Central Venous Catheter
- Sits in subclavian or internal jugular with tip directed towards SVC.
- Measures RAP RVEDP = RV preload and thought to parallel LAP and thus LV preload.
- Inaccurate in ptatients with pulmonary HTN, Right heart disease, valvular pathologies, pulmonary edema, PEEP (↑ intrathoracic pressure during expiration ↑ CVP)
- Also used to infuse inotropes or vasopressors
Causes of Preoperative Volume Loss
- Vomiting
- Diarrhea
- Fever
- Sepsis
- Trauma
- Fluid shifts (e.g. burns, ascites, pleural effusion)
Intraoperative Volume Assessment
Not very reliable:
- HR and BP (control for PPV and anesthetics may cause relative hypovolemia)
- Pulse Oximetry (waveform wanters from baseline)
- Urine Output (stress response from surgery increases ADH so not reliable measure).
- Serial ABGs to check lactate.
Reliable in the absence of heart pathology
- Central Venous Catheter (for CVP).
Very reliable:
- Pulmonary artery catheter: Most commonly used for in RV dysfunction, pulmonary hypertension, valvular pathology (AS, MR), LV dysfunction.
- Transesophageal Echocardiogram: Commonly used in major cardiac surgeries and liver transplants.

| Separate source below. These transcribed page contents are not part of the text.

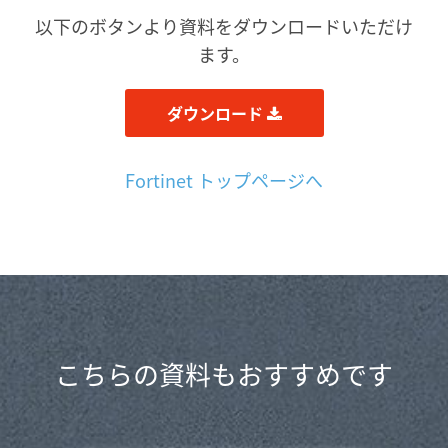
以下のボタンより資料をダウンロードいただけ
ます。
ダウンロード
Fortinet トップページへ
こちらの資料もおすすめです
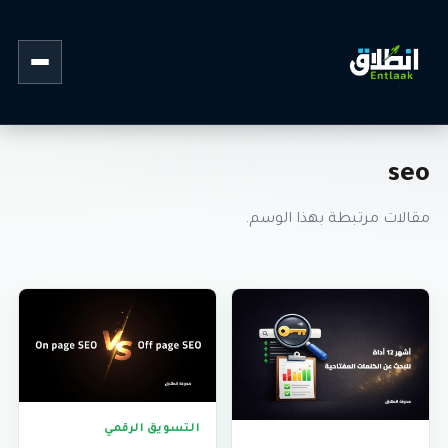
القائمة
seo
مقالات مرتبطة بهذا الوسم.
التسويق الرقمي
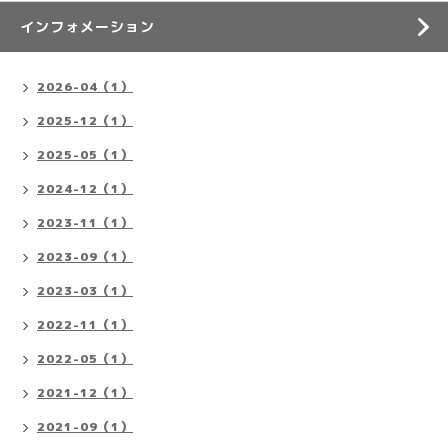
インフォメーション
2026-04（1）
2025-12（1）
2025-05（1）
2024-12（1）
2023-11（1）
2023-09（1）
2023-03（1）
2022-11（1）
2022-05（1）
2021-12（1）
2021-09（1）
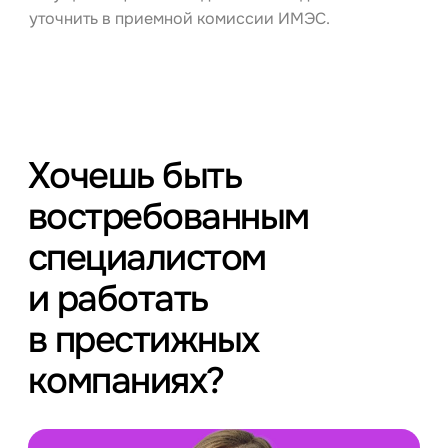
уточнить в приемной комиссии ИМЭС.
Хочешь быть
востребованным
специалистом
и работать
в престижных
компаниях?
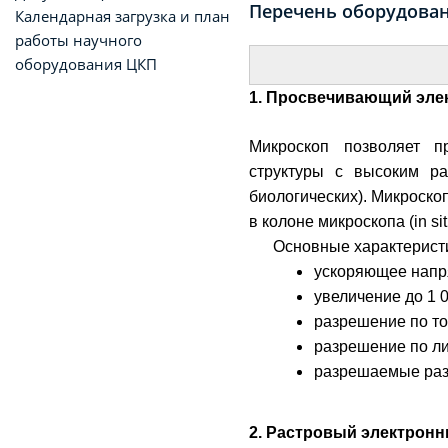
Перечень оборудова
Календарная загрузка и план
работы научного
оборудования ЦКП
1. Просвечивающий элек
Микроскоп позволяет п
структуры с высоким ра
биологических). Микроско
в колоне микроскопа (in sit
Основные характерист
ускоряющее напр
увеличение до 1 
разрешение по то
разрешение по ли
разрешаемые разм
2. Растровый электронны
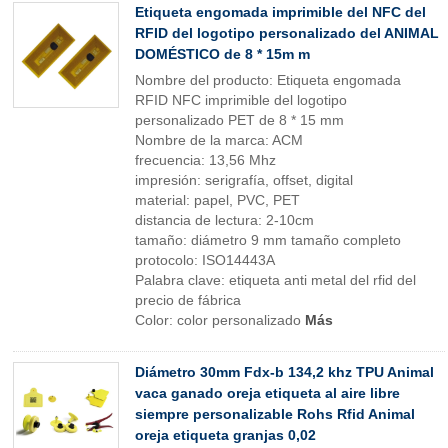
Etiqueta engomada imprimible del NFC del
RFID del logotipo personalizado del ANIMAL
DOMÉSTICO de 8 * 15m m
Nombre del producto: Etiqueta engomada
RFID NFC imprimible del logotipo
personalizado PET de 8 * 15 mm
Nombre de la marca: ACM
frecuencia: 13,56 Mhz
impresión: serigrafía, offset, digital
material: papel, PVC, PET
distancia de lectura: 2-10cm
tamaño: diámetro 9 mm tamaño completo
protocolo: ISO14443A
Palabra clave: etiqueta anti metal del rfid del
precio de fábrica
Color: color personalizado
Más
Diámetro 30mm Fdx-b 134,2 khz TPU Animal
vaca ganado oreja etiqueta al aire libre
siempre personalizable Rohs Rfid Animal
oreja etiqueta granjas 0,02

Intraoperative Fluid Requirements
Maintenance: Generally 4-2-1 rule used. 4ml/hr/kg for first 10 kg, 2 ml/hr/kg for next 10 kg, 1 ml/hr/kg for each additional kg.
Compensation for pre-existing fluid defecits: Multiply maintenance requirements by the number of hours NPO. Give 1/2 of additional fluids in the first hour, 1/4 in the 2nd hour, and 1/4 in the 3rd hour.
Example:
For a 70 kg man, the total fluid requirements are 4 x 10 kg + 2 x 10 kg + 1 x 50 kg = 110 ml/hr.
If the man has been NPO for 8 hours, he needs an additional 880 ml (for a total of 990 ml). 440 ml (on top of the maintenance 110 ml) will be given in the first hour of the surgery. 220 ml (+110 ml maintenance) will be given in each of the next two hours).